Selected text:
Instant Stew

First of all, sorry about that title. Just like the elusive free lunch, there is no such thing as an “Instant Stew”. You see, I recently asked my Facebook followers what dish they’d like to see me develop, and I received several requests for pressure cooker and stew recipes. We use (and love) an electric pressure cooker called an Instant Pot, so that’s what I used for this recipe (and hence the name).

At its heart, this dish is similar to many of my other stew recipes, but with a new approach. When it comes to simple weeknight recipes, many folks like the idea of crockpot stews (wherein you leave the ingredients to slow-cook while away at work). But I’ve found that more often than not, the vegetables become too mushy and tired after a long simmer. This is where a pressure cooker really shines, as it shaves a multi-hour recipe into just over an hour, making it a potential weeknight option with superior texture.

If you want to make this dish without any fancy (awesome) gadgetry, I’ve also included stovetop instructions below.


Dusting the beef in rice flour helps to thicken the sauce, but can be omitted if you’re avoiding rice.

Instant Stew (Pressure Cooker recipe)

  • Servings: 8
  • Time: 1 hour 10 mins
  • Difficulty: Easy
  • Print

3 lbs stew beef (or chuck roast or short ribs, see note below), cut into chunks
1/2 tsp salt
1/2 tsp black pepper
2 tbsp white rice flour (optional)

Given material:
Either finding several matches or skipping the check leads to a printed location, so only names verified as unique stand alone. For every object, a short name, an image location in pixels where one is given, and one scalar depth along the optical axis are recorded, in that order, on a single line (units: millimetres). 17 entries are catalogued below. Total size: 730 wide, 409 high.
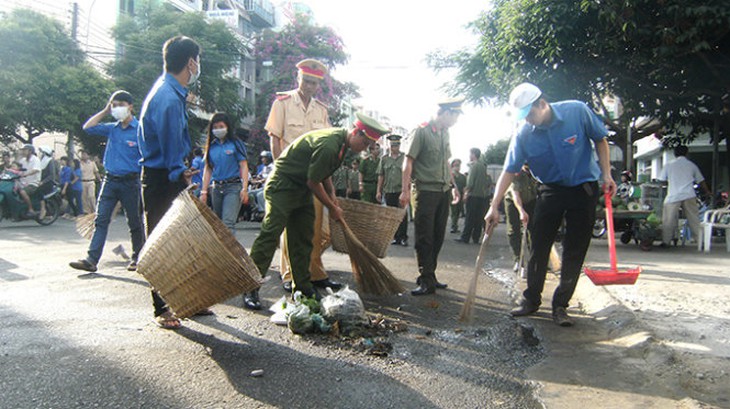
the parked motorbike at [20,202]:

What the task asks: In the stew recipe, what purpose does dusting the beef in rice flour serve?

Exercise response: It helps to thicken the sauce.